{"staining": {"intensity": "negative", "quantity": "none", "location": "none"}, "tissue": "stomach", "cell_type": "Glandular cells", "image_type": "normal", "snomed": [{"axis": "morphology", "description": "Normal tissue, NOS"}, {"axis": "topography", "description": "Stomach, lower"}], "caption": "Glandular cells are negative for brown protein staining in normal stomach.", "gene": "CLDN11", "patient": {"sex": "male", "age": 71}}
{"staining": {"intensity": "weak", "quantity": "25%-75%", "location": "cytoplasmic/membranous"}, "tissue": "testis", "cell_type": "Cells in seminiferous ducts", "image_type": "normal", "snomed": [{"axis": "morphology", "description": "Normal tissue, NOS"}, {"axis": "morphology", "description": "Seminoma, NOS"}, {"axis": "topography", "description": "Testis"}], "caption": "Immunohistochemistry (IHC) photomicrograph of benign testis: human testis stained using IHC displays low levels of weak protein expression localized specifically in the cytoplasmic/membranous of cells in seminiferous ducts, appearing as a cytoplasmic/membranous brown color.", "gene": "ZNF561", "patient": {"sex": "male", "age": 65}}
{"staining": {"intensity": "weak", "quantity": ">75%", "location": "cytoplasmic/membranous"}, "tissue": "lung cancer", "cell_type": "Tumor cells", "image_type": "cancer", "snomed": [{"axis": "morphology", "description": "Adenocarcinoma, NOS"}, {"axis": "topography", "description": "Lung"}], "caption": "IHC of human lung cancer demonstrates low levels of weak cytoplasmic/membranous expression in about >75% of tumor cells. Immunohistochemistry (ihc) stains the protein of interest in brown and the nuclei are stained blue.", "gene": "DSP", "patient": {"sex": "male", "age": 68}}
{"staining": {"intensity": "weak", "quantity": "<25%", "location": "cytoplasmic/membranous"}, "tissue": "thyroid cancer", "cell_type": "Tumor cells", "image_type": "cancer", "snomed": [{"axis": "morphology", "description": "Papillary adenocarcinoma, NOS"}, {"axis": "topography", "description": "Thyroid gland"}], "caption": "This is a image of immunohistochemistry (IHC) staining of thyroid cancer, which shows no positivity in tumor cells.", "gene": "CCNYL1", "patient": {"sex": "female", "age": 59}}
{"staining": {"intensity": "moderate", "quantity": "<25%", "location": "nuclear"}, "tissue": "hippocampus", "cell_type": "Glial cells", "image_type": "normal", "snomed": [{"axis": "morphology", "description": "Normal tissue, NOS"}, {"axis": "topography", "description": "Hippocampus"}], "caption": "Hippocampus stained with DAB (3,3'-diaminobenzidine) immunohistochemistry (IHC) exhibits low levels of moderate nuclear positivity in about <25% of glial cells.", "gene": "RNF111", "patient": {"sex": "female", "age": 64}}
_ _ _ _
* _TRY IT_:
Nothing is to be left out: set down all the records again exactly.

* _ANSWER BOX_:
{"staining": {"intensity": "negative", "quantity": "none", "location": "none"}, "tissue": "stomach", "cell_type": "Glandular cells", "image_type": "normal", "snomed": [{"axis": "morphology", "description": "Normal tissue, NOS"}, {"axis": "topography", "description": "Stomach, lower"}], "caption": "Glandular cells are negative for brown protein staining in normal stomach.", "gene": "CLDN11", "patient": {"sex": "male", "age": 71}}
{"staining": {"intensity": "weak", "quantity": "25%-75%", "location": "cytoplasmic/membranous"}, "tissue": "testis", "cell_type": "Cells in seminiferous ducts", "image_type": "normal", "snomed": [{"axis": "morphology", "description": "Normal tissue, NOS"}, {"axis": "morphology", "description": "Seminoma, NOS"}, {"axis": "topography", "description": "Testis"}], "caption": "Immunohistochemistry (IHC) photomicrograph of benign testis: human testis stained using IHC displays low levels of weak protein expression localized specifically in the cytoplasmic/membranous of cells in seminiferous ducts, appearing as a cytoplasmic/membranous brown color.", "gene": "ZNF561", "patient": {"sex": "male", "age": 65}}
{"staining": {"intensity": "weak", "quantity": ">75%", "location": "cytoplasmic/membranous"}, "tissue": "lung cancer", "cell_type": "Tumor cells", "image_type": "cancer", "snomed": [{"axis": "morphology", "description": "Adenocarcinoma, NOS"}, {"axis": "topography", "description": "Lung"}], "caption": "IHC of human lung cancer demonstrates low levels of weak cytoplasmic/membranous expression in about >75% of tumor cells. Immunohistochemistry (ihc) stains the protein of interest in brown and the nuclei are stained blue.", "gene": "DSP", "patient": {"sex": "male", "age": 68}}
{"staining": {"intensity": "weak", "quantity": "<25%", "location": "cytoplasmic/membranous"}, "tissue": "thyroid cancer", "cell_type": "Tumor cells", "image_type": "cancer", "snomed": [{"axis": "morphology", "description": "Papillary adenocarcinoma, NOS"}, {"axis": "topography", "description": "Thyroid gland"}], "caption": "This is a image of immunohistochemistry (IHC) staining of thyroid cancer, which shows no positivity in tumor cells.", "gene": "CCNYL1", "patient": {"sex": "female", "age": 59}}
{"staining": {"intensity": "moderate", "quantity": "<25%", "location": "nuclear"}, "tissue": "hippocampus", "cell_type": "Glial cells", "image_type": "normal", "snomed": [{"axis": "morphology", "description": "Normal tissue, NOS"}, {"axis": "topography", "description": "Hippocampus"}], "caption": "Hippocampus stained with DAB (3,3'-diaminobenzidine) immunohistochemistry (IHC) exhibits low levels of moderate nuclear positivity in about <25% of glial cells.", "gene": "RNF111", "patient": {"sex": "female", "age": 64}}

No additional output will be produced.